* _SELECTED PASSAGE_:
━━━━━━━━━━

A Mojo Books is a company that produced books, in e-book PDF format, based on the output of a given band, singer or composer. Its creators were the Brazilian editors Danilo Corci and Ricardo Giassetti, with the aid of the cover artist Delfin.

During the mid-1990s, Corci and Giassetti formed a synthpop band called Toward the Cathedral along with composer Will Geraldo. The lyrics for the band's songs were usually based on such writers as James Joyce, Ernest Hemingway, Franz Kafka, Edgar Allan Poe and Marcel Proust. Ten years later they decided to turn music into literature and by the end of 2006 Corci and Giassetti had established the Mojo Books project to produce e-books based on records. Writers have ranged from amateurs to professional writers and academics.

━━━━━━━━━━

* _DATA SUPPLIED_:
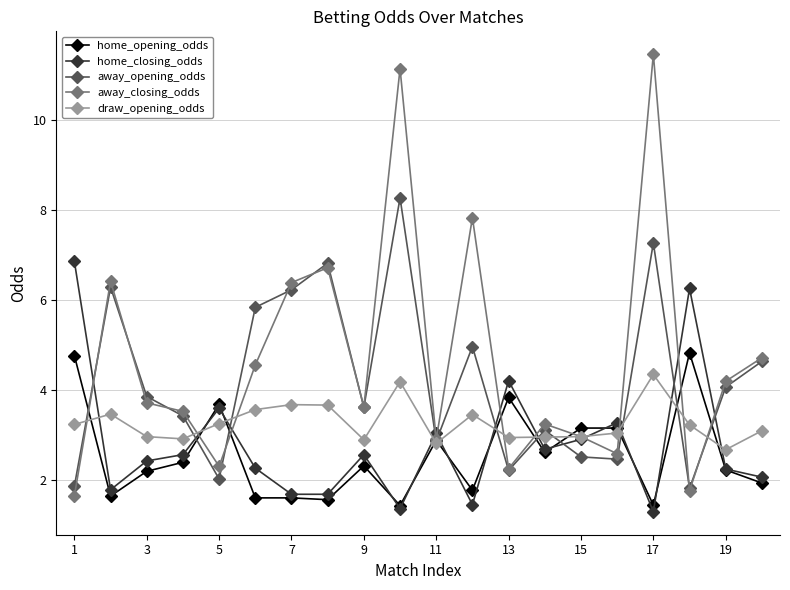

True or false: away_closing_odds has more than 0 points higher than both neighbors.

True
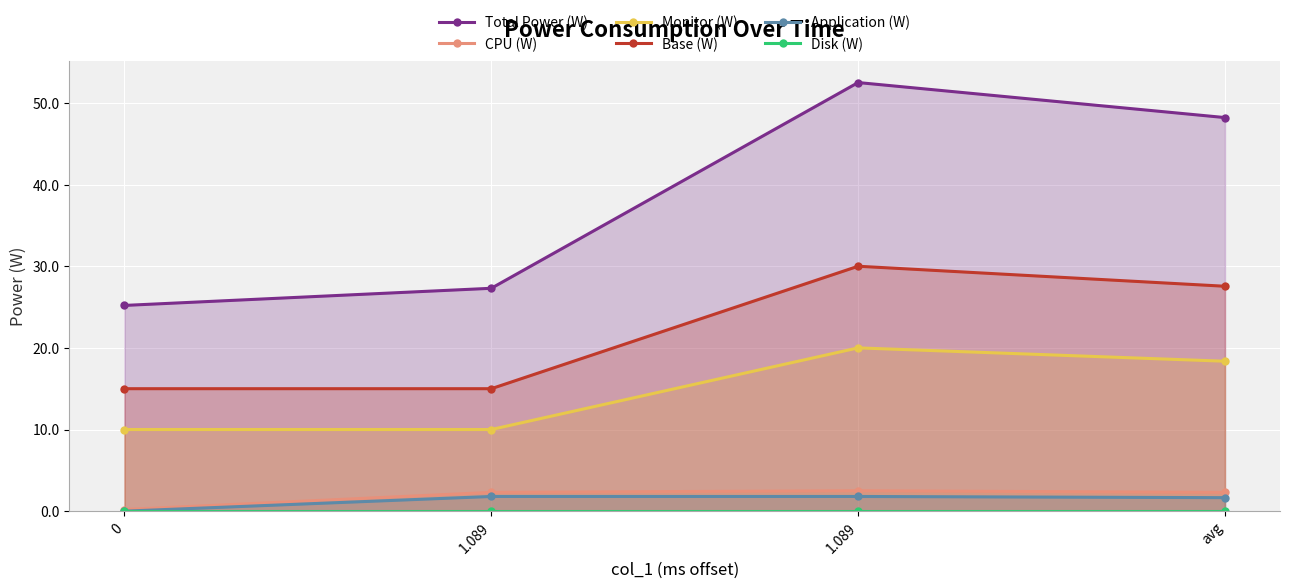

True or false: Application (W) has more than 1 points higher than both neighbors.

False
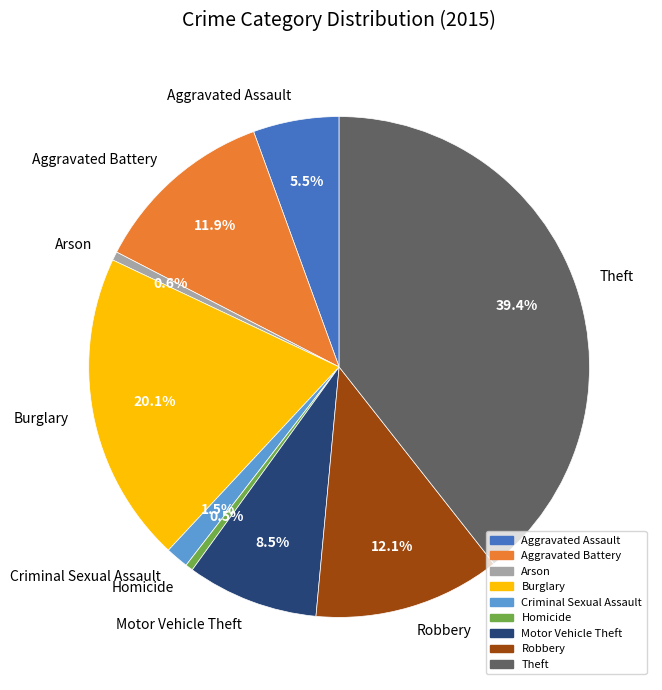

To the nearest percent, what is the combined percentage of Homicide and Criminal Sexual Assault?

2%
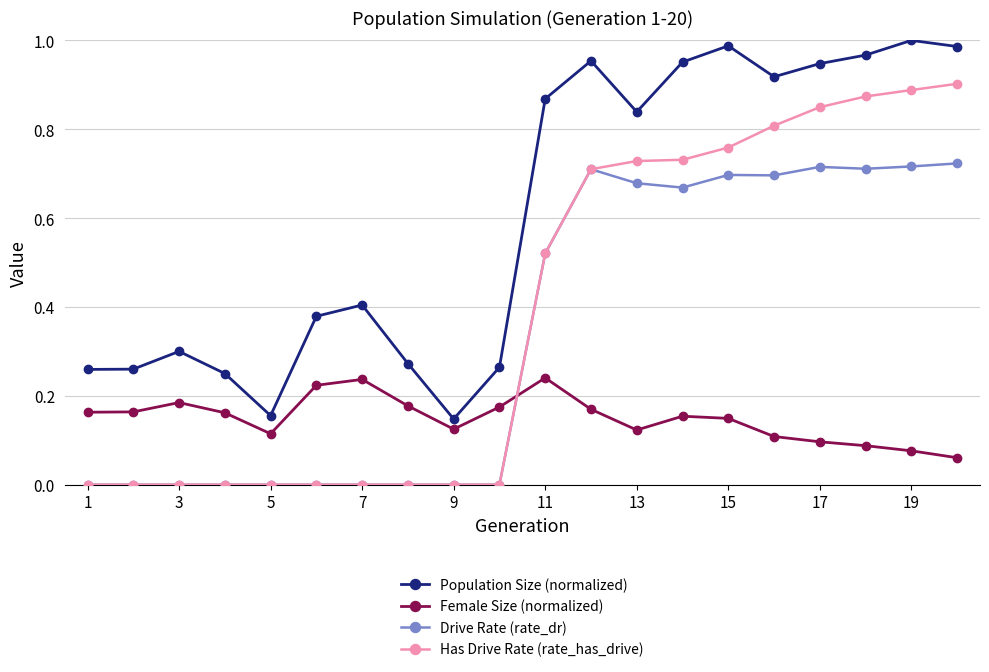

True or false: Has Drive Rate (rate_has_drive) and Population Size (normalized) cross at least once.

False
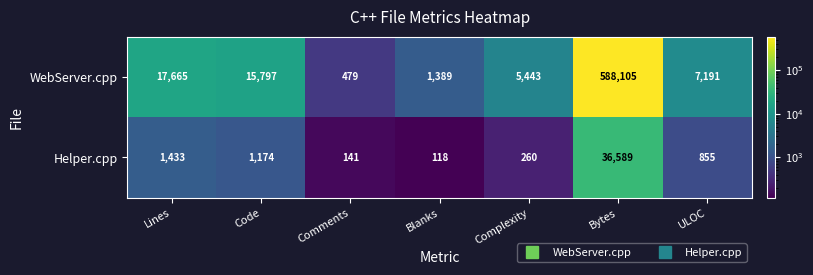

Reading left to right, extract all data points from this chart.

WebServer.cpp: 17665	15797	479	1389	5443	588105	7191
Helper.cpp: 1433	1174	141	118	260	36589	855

━━━━━━━━━━

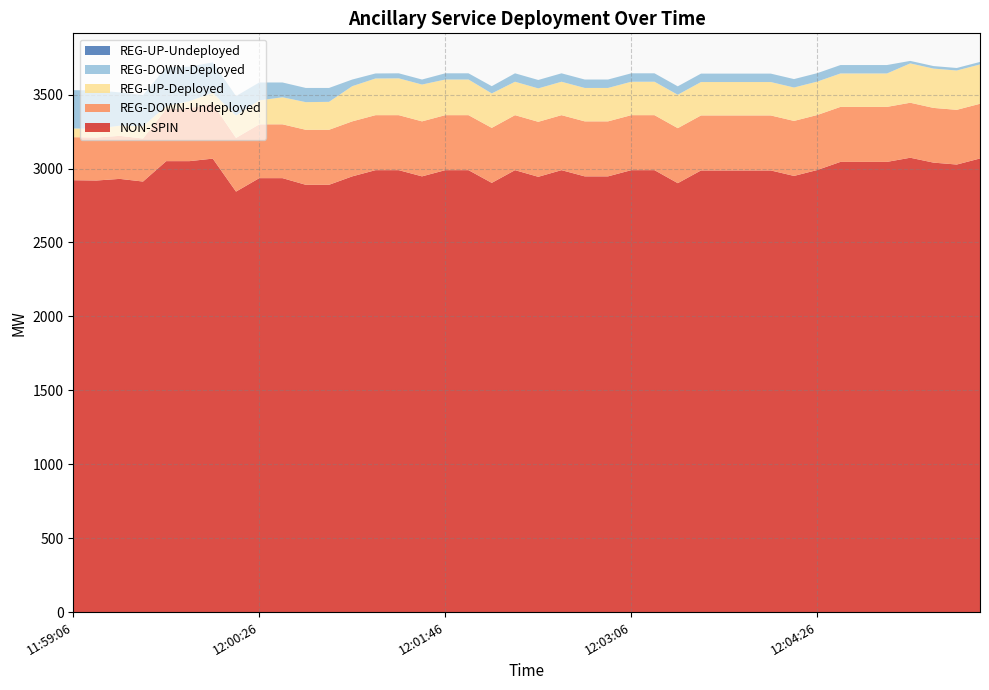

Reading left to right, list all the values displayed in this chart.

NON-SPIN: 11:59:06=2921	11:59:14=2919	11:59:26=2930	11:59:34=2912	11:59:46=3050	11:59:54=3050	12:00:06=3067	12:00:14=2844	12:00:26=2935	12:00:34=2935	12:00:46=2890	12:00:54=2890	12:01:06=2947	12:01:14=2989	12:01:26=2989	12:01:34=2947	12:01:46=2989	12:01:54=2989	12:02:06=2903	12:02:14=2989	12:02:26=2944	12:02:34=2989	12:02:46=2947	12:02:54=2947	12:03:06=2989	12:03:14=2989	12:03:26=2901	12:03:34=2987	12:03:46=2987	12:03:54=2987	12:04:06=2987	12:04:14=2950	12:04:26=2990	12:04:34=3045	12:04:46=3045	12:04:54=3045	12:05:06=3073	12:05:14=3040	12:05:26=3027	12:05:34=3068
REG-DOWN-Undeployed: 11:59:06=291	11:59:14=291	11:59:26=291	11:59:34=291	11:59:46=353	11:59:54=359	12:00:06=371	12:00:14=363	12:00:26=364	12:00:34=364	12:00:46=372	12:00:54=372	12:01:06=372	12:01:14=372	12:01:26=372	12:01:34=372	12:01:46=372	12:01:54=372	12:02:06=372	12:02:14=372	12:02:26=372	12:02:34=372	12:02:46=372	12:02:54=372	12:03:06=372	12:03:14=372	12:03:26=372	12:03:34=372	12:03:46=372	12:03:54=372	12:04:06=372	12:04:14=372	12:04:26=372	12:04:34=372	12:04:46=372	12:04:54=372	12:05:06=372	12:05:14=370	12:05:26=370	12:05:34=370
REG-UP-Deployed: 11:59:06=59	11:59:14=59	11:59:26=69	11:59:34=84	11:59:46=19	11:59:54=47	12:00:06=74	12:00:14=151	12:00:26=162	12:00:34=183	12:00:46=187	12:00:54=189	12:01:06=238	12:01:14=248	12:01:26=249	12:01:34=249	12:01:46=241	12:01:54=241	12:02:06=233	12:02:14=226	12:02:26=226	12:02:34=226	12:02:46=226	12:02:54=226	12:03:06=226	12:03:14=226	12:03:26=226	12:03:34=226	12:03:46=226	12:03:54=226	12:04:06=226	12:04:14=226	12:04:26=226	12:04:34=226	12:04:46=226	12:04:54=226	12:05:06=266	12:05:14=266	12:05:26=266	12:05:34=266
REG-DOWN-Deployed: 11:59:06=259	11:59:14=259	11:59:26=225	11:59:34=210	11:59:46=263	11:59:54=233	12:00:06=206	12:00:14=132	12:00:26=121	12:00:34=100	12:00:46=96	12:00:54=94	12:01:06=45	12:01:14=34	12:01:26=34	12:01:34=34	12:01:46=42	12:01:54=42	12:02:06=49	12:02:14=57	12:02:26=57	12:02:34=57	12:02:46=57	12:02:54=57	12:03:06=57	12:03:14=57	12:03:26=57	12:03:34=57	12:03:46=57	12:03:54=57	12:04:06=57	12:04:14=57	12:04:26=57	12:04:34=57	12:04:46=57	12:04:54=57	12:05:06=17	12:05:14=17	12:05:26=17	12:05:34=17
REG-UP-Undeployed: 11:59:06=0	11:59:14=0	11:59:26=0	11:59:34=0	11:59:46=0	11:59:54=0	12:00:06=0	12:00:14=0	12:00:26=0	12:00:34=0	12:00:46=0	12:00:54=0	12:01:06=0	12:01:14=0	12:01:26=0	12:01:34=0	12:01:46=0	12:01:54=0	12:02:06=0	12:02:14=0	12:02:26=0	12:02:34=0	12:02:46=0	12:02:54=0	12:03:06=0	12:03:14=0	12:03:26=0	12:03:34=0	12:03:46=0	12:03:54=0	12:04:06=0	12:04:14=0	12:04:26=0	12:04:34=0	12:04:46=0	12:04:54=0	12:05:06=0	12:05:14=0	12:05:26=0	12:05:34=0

━━━━━━━━━━

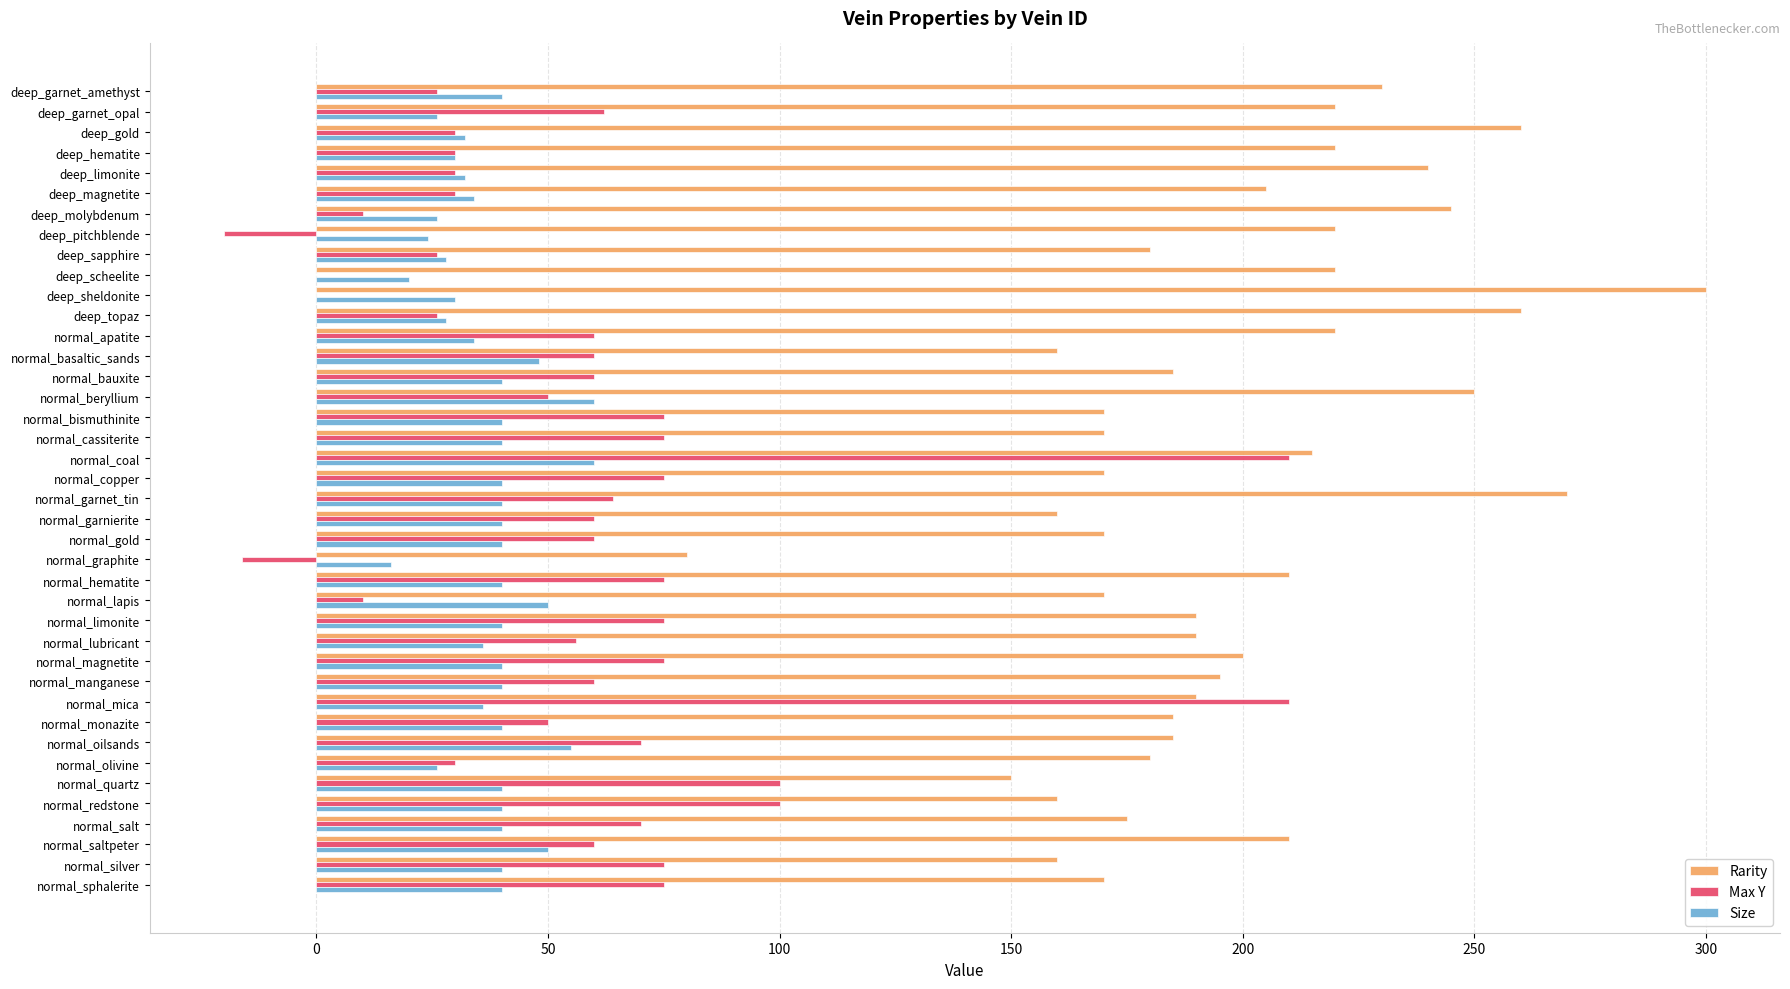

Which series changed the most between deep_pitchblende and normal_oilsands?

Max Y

━━━━━━━━━━

* _ACTIVITY 1_: In the passage about A Mojo Books, rewrite the paragraph beginning "During the mid-1990s" as a short bulleted list that keeps its main facts.
* _ACTIVITY 2_: Reproduce the passage about A Mojo Books word for word, starting with "During the mid-1990s, Corci" and going on through "writers and academics.".
* _ACTIVITY 3_: List every writer the passage about A Mojo Books names as a basis for the band's lyrics.

* _TASK RESULT 1_:
- In the mid-1990s, Corci and Giassetti formed the synthpop band Toward the Cathedral with composer Will Geraldo.
- The band's lyrics usually drew on writers such as James Joyce, Ernest Hemingway, Franz Kafka, Edgar Allan Poe and Marcel Proust.
- Ten years later, the pair decided to turn music into literature.
- By the end of 2006, they had set up the Mojo Books project to produce e-books based on records.
- Its writers have ranged from amateurs to professional writers and academics.

* _TASK RESULT 2_:
During the mid-1990s, Corci and Giassetti formed a synthpop band called Toward the Cathedral along with composer Will Geraldo. The lyrics for the band's songs were usually based on such writers as James Joyce, Ernest Hemingway, Franz Kafka, Edgar Allan Poe and Marcel Proust. Ten years later they decided to turn music into literature and by the end of 2006 Corci and Giassetti had established the Mojo Books project to produce e-books based on records. Writers have ranged from amateurs to professional writers and academics.

* _TASK RESULT 3_:
- James Joyce
- Ernest Hemingway
- Franz Kafka
- Edgar Allan Poe
- Marcel Proust